Selection =>
- Sauerwein, c. 1865
- Born: Georg Julius Justus Sauerwein 15 January 1831 Hanover
- Died: 16 December 1904 (aged 73) Kristiania
- Known for: Polyglottism

= Georg Sauerwein =

German publisher, polyglot, poet and linguist

Georg Julius Justus Sauerwein (15 January 1831 in Hanover – 16 December 1904 in Kristiania) was a German publisher, polyglot, poet, and linguist. He is buried at Gronau.

Sauerwein was the greatest linguistic prodigy of his time and mastered about 75 languages.

==Biography==
His father was a Lutheran minister of the Evangelical-Lutheran State Church of Hanover, serving in Hanover, Schmedenstedt and Gronau upon Leine. From 1843 to 1848 Sauerwein went to the Gymnasium (comprehensive secondary school) in Hanover. At the age of 17, he studied Linguistics and Theology at Göttingen, but discontinued his studies in 1851 without completing a degree. At age 24 he published an English-Turkish dictionary. In 1873 he was appointed honorary doctor of the George Augustus University of Göttingen.

During the years 1852–1860, Sauerwein made a living in private tutorships; first in Wales, where his introduction to Welsh culture and British concepts of freedom came to set the course of his future commitment to cultural and educational policy. In 1857 he got a position as the private tutor of princess Elisabeth of Wied, who later was to become the celebrated Queen of Romania.

What is expected =>
Copy out the Sauerwein biography from "Georg Julius Justus Sauerwein (15" up to and including "buried at Gronau.". Rely only on the Sauerwein biography above.

Provided records =>
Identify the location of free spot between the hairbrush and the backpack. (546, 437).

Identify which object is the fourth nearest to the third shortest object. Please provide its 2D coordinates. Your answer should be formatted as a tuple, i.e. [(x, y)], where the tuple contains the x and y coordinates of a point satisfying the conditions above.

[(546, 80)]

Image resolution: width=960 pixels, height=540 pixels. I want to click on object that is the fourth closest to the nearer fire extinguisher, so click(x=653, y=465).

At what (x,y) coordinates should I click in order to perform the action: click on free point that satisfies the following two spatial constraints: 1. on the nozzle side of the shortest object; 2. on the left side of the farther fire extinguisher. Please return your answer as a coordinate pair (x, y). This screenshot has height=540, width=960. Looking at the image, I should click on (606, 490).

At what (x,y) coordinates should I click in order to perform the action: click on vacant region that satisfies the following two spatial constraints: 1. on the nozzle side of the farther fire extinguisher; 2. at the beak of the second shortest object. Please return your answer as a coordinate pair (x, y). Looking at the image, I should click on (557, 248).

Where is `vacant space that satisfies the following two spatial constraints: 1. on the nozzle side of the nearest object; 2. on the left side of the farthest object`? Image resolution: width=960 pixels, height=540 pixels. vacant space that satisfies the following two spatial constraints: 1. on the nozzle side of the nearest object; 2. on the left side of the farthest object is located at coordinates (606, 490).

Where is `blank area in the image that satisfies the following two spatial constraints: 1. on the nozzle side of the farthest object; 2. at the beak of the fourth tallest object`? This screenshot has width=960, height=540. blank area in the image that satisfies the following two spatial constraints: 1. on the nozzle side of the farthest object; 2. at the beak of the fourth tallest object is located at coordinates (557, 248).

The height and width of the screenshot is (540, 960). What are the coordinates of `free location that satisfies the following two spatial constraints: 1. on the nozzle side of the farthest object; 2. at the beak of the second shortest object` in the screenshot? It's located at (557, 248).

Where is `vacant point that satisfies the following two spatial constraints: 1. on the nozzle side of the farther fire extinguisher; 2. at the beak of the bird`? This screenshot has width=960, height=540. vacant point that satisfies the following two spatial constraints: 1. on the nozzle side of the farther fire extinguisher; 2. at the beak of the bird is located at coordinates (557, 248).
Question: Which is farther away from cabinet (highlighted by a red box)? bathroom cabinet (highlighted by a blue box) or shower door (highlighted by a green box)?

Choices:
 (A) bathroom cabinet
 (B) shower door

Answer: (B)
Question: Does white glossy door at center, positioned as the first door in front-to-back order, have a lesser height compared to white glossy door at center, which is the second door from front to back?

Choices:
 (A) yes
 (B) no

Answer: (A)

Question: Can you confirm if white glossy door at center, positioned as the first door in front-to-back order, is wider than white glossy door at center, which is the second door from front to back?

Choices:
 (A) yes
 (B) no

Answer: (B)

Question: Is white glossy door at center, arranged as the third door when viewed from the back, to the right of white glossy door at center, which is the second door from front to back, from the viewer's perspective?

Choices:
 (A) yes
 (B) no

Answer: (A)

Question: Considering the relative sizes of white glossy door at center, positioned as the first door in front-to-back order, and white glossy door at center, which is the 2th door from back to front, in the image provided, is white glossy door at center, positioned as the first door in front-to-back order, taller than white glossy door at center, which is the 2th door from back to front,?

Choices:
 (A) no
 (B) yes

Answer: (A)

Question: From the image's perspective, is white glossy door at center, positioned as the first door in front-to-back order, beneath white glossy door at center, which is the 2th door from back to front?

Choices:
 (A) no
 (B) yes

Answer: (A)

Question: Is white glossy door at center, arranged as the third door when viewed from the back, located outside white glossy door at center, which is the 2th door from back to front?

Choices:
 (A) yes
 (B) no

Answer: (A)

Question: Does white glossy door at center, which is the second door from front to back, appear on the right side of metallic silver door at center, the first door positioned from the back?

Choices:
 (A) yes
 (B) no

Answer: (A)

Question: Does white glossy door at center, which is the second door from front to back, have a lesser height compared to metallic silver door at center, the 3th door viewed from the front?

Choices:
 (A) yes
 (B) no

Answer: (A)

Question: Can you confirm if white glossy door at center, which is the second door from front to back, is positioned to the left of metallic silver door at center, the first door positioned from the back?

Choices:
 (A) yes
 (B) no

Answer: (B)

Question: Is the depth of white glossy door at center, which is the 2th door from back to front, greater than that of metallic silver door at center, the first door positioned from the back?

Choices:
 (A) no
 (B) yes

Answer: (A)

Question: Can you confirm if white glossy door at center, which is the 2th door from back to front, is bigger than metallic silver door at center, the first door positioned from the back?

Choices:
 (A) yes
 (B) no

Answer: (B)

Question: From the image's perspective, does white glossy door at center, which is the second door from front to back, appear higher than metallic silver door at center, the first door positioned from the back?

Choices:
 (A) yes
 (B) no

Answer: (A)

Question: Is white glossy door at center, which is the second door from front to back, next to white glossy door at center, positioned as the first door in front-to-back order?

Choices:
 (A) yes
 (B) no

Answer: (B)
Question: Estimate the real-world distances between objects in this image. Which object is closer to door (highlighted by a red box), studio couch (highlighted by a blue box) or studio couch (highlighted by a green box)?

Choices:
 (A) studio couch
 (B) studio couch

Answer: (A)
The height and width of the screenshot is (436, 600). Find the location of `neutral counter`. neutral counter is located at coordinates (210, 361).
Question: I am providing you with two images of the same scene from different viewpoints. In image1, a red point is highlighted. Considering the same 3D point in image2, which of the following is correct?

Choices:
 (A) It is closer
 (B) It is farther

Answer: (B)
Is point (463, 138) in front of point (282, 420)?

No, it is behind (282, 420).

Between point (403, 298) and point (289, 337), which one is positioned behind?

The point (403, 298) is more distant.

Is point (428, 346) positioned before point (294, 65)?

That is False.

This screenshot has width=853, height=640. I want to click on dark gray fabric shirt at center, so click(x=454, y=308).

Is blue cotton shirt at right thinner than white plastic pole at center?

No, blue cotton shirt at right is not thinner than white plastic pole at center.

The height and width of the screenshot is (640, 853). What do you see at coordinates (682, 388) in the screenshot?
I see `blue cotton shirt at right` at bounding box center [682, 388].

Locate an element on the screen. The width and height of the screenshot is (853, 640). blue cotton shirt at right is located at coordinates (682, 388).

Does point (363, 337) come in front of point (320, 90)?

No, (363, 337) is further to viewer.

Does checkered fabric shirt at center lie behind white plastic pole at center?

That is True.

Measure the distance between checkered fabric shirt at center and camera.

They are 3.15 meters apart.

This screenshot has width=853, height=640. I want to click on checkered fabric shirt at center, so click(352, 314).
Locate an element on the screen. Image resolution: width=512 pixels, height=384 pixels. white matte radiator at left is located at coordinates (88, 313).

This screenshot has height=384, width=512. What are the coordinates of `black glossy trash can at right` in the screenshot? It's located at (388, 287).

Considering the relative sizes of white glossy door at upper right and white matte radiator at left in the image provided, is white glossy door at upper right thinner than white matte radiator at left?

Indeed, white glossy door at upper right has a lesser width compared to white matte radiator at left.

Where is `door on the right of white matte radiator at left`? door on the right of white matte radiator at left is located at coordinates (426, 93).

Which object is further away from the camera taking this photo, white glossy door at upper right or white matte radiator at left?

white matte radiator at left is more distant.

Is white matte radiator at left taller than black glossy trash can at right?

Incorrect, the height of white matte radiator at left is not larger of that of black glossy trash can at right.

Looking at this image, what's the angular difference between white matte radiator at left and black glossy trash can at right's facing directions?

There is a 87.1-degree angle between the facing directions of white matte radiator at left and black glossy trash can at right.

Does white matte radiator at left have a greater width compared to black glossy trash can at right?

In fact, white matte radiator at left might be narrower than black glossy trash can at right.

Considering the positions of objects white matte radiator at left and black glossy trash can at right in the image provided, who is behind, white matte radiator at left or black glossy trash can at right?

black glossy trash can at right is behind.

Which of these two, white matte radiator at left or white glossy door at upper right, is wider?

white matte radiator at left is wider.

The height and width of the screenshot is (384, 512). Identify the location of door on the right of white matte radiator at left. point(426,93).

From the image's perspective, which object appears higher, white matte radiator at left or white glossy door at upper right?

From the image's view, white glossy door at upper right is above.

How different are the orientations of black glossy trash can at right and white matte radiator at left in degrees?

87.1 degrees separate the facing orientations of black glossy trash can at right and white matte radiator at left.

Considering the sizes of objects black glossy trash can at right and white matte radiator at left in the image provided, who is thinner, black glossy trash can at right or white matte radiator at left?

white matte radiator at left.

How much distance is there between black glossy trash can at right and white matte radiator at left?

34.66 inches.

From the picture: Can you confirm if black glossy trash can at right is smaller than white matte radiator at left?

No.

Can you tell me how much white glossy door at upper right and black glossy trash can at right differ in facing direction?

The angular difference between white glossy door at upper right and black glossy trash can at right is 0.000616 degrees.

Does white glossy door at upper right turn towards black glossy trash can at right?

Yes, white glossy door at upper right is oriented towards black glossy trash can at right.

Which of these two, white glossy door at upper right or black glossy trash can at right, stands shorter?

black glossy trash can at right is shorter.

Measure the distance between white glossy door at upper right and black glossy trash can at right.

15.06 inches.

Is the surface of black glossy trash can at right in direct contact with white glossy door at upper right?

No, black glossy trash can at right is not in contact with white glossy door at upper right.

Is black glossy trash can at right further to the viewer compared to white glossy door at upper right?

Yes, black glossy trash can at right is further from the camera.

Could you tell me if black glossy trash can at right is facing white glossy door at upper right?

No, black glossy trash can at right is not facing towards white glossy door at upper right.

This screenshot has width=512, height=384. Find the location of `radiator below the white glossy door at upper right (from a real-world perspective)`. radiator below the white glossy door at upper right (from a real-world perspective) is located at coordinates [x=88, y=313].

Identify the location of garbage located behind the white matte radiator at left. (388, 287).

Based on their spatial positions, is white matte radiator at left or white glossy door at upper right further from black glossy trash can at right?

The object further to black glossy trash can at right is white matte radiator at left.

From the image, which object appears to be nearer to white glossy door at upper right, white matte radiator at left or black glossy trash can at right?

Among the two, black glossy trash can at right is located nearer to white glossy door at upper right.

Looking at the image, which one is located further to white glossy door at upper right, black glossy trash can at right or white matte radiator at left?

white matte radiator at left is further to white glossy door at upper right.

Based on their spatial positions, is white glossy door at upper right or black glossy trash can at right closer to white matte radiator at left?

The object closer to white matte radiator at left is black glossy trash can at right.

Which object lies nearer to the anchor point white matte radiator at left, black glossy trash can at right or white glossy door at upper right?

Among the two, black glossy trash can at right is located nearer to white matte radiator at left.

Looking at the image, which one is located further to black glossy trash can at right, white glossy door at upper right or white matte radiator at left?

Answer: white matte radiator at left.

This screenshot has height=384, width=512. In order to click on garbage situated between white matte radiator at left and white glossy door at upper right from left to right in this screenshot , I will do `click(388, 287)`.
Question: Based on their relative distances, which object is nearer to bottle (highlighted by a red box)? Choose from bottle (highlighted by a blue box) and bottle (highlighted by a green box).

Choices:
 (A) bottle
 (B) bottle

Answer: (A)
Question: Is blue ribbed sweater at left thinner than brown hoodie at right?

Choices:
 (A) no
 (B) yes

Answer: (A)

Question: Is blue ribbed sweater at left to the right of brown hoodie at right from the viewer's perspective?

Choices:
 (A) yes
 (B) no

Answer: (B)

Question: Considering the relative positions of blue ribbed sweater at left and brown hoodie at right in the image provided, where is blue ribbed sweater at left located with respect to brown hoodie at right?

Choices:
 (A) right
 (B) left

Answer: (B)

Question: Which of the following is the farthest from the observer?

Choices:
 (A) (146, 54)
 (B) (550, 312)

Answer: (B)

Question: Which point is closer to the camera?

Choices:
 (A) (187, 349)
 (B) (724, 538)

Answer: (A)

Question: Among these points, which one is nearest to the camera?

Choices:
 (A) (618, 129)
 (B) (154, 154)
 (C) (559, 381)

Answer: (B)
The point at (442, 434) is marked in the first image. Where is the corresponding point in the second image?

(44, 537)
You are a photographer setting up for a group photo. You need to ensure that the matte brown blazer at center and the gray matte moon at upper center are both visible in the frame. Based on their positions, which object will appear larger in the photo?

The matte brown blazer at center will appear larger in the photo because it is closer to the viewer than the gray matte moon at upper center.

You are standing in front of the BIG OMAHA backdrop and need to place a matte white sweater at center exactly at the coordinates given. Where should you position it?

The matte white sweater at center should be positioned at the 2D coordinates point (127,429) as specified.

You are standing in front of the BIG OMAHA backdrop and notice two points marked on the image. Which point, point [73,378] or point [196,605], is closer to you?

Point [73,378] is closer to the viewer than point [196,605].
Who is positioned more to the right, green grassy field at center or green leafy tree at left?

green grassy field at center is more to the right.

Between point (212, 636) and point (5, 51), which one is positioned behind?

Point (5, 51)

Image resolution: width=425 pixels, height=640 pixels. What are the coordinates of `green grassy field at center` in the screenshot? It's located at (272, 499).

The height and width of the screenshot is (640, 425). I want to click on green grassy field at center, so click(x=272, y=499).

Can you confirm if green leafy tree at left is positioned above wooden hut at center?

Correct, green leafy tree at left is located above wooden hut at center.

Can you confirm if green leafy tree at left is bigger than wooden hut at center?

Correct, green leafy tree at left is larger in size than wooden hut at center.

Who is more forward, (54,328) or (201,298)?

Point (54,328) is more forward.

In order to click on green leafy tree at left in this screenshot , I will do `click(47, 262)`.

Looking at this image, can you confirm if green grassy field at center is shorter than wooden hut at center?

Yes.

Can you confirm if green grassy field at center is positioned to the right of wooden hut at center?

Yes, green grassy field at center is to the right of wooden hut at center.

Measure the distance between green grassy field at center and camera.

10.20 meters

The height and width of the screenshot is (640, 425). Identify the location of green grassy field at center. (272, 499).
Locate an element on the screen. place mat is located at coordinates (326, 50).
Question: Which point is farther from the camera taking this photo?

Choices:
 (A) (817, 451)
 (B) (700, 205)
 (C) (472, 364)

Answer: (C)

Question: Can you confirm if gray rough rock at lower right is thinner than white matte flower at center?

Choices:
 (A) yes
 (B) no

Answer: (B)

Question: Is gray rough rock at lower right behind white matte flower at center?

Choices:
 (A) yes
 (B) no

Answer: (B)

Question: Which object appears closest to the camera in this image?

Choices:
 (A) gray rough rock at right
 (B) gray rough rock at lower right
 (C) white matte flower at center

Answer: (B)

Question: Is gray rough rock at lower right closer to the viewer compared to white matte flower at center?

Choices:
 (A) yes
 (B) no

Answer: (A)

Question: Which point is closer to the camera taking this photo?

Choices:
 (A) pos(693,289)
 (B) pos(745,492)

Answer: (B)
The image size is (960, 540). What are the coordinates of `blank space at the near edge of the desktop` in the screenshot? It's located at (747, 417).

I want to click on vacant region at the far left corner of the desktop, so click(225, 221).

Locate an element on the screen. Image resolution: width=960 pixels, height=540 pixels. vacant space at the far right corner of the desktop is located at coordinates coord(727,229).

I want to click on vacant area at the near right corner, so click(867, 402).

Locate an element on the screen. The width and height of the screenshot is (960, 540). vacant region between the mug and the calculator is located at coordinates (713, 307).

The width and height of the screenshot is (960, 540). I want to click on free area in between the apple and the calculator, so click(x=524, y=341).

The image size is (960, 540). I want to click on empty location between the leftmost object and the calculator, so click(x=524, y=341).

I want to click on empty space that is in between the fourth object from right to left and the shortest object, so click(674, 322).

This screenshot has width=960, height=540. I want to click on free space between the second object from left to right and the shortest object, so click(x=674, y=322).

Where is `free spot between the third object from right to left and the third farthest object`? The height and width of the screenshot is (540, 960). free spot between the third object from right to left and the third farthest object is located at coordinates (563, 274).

Task solution =>
Georg Julius Justus Sauerwein (15 January 1831 in Hanover – 16 December 1904 in Kristiania) was a German publisher, polyglot, poet, and linguist. He is buried at Gronau.